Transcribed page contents
===============
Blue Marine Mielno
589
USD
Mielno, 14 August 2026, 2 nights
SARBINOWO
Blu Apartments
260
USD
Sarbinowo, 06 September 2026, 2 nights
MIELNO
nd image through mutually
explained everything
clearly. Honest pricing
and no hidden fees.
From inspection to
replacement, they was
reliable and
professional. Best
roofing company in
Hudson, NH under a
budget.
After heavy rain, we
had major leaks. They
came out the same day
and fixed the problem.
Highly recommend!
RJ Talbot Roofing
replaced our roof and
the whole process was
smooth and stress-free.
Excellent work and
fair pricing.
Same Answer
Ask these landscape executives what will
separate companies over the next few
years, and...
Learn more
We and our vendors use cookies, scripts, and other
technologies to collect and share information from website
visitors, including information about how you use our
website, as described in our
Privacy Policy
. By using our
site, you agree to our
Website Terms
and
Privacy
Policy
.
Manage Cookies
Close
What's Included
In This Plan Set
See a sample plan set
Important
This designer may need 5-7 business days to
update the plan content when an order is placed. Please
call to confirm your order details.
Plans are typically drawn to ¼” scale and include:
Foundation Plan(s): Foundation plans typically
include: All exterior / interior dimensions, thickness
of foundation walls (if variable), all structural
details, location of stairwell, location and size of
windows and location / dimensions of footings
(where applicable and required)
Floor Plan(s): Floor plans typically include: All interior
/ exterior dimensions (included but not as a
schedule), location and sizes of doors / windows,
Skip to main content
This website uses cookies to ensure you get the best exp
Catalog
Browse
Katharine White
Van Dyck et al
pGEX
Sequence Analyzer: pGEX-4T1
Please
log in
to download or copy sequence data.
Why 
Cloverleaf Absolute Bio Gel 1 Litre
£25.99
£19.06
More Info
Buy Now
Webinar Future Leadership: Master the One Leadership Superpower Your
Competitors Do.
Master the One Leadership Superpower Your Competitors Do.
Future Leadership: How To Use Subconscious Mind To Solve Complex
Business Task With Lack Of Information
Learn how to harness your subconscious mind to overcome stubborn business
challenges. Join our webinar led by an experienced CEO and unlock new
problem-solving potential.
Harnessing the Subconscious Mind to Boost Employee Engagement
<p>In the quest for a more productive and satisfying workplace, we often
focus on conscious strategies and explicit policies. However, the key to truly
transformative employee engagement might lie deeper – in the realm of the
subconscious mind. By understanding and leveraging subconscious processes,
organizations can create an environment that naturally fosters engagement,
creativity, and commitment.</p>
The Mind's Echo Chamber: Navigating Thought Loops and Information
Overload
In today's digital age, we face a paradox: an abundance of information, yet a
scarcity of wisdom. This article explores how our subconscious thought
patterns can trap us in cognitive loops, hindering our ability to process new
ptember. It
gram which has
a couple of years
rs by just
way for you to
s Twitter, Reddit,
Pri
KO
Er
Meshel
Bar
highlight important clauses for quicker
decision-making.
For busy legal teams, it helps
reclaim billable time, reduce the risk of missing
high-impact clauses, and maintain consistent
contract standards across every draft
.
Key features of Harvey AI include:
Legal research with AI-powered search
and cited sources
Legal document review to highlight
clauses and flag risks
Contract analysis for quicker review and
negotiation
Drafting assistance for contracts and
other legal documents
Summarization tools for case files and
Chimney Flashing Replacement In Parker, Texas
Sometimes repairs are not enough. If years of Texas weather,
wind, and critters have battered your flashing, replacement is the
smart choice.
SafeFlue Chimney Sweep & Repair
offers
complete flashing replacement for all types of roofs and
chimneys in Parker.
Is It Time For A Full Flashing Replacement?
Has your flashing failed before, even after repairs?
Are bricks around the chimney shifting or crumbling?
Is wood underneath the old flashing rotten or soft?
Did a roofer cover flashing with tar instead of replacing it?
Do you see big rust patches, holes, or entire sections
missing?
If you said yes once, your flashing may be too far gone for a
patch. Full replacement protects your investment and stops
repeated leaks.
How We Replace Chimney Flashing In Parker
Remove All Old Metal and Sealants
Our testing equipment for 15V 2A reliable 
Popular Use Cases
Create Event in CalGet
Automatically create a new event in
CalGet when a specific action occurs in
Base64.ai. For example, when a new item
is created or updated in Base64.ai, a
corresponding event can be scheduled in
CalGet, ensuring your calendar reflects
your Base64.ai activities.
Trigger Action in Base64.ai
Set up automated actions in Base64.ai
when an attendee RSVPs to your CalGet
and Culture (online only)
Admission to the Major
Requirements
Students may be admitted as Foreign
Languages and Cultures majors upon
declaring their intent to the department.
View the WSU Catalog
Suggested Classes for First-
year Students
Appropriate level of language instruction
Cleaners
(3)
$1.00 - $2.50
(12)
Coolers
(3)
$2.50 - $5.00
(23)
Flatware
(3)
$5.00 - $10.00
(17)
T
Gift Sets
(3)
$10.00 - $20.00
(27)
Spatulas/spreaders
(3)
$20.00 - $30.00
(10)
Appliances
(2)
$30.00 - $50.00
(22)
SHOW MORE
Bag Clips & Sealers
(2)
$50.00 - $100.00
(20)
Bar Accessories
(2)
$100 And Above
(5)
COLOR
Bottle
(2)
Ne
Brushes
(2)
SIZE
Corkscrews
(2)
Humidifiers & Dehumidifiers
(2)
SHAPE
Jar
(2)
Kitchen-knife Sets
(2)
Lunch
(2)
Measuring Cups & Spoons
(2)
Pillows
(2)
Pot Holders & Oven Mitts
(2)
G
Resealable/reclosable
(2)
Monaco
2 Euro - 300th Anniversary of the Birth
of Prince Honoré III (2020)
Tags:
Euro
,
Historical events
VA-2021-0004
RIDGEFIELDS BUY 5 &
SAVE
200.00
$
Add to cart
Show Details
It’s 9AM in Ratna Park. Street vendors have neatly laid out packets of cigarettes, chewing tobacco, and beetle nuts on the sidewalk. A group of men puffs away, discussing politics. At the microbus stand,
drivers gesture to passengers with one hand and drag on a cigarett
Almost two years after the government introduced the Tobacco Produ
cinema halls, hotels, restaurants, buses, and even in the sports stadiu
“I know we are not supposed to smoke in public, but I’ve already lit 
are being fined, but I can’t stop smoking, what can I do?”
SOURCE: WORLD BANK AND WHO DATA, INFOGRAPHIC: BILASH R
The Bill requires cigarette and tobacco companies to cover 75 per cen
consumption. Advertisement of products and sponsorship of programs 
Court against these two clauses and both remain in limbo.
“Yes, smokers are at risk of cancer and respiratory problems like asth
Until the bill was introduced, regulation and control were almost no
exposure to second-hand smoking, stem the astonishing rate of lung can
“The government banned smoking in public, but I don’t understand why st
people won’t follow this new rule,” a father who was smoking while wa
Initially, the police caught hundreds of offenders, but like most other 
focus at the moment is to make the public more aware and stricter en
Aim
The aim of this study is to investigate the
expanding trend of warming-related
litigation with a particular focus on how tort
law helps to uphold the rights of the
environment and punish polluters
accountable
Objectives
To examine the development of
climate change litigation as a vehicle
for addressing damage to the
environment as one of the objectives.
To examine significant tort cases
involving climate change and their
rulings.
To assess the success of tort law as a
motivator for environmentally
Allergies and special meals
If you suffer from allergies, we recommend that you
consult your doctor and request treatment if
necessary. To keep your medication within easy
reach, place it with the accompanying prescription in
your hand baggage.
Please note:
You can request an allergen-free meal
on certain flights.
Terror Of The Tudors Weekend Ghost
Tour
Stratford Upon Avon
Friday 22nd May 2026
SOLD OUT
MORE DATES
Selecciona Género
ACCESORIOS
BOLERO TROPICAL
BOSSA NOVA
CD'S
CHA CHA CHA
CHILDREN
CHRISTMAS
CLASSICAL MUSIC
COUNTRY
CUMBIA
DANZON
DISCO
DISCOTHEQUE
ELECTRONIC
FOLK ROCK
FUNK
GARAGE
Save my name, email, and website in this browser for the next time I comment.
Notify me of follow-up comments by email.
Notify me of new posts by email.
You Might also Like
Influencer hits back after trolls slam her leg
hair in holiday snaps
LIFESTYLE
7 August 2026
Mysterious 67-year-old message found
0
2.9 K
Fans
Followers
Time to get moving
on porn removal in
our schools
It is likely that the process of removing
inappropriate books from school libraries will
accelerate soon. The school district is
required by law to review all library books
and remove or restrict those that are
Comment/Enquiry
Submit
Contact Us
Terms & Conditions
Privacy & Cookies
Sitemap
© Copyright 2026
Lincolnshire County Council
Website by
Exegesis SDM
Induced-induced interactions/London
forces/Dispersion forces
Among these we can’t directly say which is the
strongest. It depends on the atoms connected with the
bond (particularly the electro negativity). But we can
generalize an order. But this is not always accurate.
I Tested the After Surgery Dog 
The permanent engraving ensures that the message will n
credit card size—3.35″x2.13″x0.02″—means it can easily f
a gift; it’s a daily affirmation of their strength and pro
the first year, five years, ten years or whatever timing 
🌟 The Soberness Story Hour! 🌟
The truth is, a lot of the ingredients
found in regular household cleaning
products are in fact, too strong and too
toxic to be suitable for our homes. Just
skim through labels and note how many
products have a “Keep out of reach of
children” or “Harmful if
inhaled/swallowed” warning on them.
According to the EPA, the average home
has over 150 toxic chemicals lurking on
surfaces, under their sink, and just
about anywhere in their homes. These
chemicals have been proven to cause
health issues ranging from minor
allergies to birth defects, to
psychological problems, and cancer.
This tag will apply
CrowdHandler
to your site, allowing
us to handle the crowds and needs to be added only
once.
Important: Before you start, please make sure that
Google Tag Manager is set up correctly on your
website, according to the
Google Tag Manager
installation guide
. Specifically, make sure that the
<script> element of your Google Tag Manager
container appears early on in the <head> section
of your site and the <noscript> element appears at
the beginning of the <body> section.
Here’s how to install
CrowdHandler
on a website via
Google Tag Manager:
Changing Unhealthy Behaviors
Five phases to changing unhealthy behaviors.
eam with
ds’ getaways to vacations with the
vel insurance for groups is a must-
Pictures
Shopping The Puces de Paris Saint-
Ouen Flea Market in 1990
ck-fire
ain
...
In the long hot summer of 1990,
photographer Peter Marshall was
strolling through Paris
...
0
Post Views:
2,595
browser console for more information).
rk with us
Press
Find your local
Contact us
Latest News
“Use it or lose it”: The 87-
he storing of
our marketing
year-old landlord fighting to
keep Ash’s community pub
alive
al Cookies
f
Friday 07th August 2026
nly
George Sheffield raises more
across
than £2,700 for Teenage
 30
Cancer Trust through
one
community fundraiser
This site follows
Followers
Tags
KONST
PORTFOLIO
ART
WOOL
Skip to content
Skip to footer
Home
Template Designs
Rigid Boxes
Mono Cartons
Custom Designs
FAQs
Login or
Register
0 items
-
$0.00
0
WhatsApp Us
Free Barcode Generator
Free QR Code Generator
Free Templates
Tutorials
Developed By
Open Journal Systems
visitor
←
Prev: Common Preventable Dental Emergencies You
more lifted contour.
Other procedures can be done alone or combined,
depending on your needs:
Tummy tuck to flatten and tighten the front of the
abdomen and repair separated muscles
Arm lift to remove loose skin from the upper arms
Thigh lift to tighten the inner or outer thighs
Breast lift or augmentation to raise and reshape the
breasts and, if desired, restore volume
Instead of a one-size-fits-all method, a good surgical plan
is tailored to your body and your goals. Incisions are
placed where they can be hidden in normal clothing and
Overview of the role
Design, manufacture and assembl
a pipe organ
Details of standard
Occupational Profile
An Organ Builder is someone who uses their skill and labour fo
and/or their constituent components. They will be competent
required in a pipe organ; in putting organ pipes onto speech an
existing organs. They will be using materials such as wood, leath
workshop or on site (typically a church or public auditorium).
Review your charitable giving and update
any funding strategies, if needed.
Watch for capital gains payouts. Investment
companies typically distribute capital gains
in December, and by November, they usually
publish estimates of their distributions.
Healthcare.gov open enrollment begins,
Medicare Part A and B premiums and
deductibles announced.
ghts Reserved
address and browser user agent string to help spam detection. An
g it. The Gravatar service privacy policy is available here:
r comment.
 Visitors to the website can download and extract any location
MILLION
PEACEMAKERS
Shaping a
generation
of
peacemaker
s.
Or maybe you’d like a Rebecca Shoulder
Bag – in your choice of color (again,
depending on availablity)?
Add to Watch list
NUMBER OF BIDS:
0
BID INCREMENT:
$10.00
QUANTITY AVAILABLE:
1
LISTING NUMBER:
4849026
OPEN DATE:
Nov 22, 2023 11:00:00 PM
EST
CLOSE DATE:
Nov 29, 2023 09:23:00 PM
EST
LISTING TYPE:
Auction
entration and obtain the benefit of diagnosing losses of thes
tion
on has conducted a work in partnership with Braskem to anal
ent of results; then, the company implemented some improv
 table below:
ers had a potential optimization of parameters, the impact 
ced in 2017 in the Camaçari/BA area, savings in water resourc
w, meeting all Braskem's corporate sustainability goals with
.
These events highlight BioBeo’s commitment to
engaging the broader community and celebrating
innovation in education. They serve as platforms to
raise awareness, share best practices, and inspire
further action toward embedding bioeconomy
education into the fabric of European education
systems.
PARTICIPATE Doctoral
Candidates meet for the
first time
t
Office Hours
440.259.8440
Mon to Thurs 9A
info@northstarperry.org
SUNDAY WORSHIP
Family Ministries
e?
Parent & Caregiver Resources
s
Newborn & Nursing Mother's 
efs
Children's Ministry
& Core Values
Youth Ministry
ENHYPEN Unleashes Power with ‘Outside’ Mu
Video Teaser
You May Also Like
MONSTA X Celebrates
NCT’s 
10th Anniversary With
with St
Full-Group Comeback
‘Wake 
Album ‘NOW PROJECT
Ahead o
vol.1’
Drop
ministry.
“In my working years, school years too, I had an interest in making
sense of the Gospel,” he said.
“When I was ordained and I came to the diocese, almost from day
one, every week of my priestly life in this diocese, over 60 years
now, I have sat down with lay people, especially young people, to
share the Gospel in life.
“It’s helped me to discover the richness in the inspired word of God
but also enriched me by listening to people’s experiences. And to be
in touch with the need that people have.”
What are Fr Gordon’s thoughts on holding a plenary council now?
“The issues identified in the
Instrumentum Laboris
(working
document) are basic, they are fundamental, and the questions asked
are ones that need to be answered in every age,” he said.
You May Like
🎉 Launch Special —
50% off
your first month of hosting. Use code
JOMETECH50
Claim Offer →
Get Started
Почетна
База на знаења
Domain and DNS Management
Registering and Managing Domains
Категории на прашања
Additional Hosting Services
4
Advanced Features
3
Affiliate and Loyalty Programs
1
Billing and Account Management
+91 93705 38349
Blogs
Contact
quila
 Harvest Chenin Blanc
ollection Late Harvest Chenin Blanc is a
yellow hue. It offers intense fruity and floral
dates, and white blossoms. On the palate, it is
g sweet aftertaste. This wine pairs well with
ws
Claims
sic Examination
===============
From the records above, return each line that includes "diocese".

“When I was ordained and I came to the diocese, almost from day
one, every week of my priestly life in this diocese, over 60 years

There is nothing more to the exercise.